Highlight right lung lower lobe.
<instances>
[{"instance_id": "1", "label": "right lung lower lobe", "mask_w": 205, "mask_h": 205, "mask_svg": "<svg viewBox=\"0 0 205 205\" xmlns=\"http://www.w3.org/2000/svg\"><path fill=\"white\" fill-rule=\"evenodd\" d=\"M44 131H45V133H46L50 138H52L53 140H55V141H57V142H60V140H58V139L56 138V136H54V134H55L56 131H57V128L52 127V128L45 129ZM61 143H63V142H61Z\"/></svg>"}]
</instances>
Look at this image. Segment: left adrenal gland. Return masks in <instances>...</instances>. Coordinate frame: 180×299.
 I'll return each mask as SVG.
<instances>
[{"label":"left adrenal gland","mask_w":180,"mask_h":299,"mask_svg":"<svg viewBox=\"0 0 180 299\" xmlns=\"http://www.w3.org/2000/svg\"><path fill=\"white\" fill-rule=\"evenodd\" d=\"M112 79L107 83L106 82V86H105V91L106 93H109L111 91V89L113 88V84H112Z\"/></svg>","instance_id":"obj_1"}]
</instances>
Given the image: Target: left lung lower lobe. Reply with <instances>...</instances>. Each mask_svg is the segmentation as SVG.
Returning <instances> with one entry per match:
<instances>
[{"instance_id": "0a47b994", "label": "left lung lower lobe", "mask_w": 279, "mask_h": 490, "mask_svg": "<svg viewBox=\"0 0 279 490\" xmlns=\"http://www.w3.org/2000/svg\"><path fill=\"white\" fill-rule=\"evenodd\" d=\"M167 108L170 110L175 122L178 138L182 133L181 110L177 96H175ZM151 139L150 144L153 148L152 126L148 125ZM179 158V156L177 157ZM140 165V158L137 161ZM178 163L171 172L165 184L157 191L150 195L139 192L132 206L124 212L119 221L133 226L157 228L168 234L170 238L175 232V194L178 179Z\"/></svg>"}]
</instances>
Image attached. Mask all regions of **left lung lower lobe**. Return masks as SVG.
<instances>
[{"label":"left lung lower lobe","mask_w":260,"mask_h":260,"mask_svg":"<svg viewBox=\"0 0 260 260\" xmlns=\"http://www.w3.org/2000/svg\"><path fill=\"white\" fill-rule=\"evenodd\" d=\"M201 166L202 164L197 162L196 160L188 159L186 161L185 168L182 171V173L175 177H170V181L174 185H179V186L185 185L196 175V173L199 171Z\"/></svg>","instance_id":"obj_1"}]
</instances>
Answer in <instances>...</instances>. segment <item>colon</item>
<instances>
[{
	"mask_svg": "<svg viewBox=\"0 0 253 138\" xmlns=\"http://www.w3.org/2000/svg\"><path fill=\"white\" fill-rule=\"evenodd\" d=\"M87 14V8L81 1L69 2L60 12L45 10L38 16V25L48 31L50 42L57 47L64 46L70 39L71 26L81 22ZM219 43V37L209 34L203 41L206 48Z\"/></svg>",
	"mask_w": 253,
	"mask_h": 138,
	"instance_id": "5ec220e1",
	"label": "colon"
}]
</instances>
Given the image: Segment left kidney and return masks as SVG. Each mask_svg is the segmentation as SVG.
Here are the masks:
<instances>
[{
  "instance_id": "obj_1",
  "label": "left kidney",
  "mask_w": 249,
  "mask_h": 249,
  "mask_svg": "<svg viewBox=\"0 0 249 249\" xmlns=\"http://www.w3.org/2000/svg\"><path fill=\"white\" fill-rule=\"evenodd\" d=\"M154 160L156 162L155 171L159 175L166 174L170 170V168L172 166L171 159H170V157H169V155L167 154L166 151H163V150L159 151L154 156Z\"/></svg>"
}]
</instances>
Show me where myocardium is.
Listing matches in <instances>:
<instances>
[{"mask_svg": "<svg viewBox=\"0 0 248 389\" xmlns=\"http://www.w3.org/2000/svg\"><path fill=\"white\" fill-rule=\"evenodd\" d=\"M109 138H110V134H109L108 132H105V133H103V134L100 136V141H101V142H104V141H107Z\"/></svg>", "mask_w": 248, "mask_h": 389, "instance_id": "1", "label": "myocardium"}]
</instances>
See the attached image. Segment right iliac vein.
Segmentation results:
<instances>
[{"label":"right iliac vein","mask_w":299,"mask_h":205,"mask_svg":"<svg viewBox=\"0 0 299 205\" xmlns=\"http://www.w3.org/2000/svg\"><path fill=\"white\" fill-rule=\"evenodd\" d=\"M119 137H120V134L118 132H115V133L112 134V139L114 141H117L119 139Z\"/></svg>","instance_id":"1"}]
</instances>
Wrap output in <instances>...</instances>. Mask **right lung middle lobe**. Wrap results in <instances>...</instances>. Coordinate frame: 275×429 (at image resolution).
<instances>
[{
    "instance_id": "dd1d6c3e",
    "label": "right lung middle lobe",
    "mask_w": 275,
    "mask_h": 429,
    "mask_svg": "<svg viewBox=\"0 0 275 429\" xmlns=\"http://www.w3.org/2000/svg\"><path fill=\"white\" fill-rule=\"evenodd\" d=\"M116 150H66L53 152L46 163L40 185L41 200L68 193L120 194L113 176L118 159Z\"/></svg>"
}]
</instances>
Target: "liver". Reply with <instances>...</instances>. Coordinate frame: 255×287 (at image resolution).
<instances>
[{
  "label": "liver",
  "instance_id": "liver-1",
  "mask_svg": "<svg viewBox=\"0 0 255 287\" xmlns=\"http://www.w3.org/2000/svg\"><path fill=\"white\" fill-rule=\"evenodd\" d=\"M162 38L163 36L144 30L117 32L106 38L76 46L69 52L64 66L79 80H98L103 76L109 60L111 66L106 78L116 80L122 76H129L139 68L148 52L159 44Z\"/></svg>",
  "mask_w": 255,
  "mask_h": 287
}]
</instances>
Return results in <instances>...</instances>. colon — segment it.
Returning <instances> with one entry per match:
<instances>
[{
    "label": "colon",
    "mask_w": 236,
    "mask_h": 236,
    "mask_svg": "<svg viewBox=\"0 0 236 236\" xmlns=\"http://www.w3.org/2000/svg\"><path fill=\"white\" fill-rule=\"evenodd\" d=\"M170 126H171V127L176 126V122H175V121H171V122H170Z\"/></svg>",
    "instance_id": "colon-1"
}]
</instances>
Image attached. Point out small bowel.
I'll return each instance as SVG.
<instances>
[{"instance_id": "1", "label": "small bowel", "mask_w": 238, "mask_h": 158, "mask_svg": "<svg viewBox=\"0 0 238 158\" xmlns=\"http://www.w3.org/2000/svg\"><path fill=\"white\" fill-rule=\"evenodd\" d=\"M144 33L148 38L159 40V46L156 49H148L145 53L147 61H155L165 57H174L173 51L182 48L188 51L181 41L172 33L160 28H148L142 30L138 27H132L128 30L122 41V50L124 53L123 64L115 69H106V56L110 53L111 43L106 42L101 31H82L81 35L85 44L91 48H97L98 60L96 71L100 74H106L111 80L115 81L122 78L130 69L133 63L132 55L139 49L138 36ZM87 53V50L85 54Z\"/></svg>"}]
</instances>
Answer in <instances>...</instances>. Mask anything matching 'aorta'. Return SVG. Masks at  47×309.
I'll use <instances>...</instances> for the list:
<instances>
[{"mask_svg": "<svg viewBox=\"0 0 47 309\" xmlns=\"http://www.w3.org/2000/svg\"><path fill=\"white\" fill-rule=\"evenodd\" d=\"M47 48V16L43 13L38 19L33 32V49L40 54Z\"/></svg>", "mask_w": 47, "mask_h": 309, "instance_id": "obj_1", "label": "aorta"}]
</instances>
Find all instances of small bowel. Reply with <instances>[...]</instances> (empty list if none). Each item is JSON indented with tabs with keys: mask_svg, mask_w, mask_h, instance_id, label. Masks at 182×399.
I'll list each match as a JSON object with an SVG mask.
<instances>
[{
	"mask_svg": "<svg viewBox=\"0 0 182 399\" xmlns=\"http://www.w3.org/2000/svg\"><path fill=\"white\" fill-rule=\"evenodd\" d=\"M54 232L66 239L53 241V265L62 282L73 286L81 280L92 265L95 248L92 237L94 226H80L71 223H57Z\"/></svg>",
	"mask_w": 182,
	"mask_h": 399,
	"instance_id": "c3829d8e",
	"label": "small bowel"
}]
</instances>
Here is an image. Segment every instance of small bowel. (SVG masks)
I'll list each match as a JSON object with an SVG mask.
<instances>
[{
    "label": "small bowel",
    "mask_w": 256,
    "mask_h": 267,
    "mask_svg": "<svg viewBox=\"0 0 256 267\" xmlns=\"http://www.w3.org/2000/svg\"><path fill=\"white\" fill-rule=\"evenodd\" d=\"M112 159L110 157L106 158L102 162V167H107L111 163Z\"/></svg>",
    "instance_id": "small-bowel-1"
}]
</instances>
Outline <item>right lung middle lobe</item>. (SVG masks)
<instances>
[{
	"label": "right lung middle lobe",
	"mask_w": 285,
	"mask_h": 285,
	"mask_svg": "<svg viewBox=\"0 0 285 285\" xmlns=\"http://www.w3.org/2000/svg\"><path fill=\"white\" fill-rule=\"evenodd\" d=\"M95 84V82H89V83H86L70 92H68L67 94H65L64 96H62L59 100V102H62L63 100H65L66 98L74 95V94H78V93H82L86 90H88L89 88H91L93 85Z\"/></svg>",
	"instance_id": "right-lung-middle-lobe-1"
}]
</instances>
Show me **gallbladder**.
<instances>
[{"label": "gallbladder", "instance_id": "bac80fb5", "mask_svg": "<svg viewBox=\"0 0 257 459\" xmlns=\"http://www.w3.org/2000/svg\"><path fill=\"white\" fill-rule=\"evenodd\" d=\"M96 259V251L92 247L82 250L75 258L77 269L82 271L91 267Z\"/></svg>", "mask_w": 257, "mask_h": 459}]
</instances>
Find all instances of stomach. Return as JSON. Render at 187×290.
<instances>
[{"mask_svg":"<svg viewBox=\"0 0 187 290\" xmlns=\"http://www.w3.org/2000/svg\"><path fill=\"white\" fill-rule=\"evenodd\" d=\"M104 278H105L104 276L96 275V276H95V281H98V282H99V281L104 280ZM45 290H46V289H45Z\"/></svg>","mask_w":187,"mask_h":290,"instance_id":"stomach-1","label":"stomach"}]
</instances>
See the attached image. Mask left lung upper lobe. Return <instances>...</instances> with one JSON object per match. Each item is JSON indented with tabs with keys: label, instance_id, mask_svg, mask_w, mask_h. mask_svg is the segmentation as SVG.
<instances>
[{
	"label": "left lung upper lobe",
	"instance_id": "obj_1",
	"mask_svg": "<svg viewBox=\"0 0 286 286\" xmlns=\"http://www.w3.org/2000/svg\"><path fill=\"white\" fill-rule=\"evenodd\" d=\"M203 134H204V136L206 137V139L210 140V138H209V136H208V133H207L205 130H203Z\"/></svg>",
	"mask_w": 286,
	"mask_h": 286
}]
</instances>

________________________

How many lines in the items above contain the word "Find"? Reply with the number alone.

● Output below:
2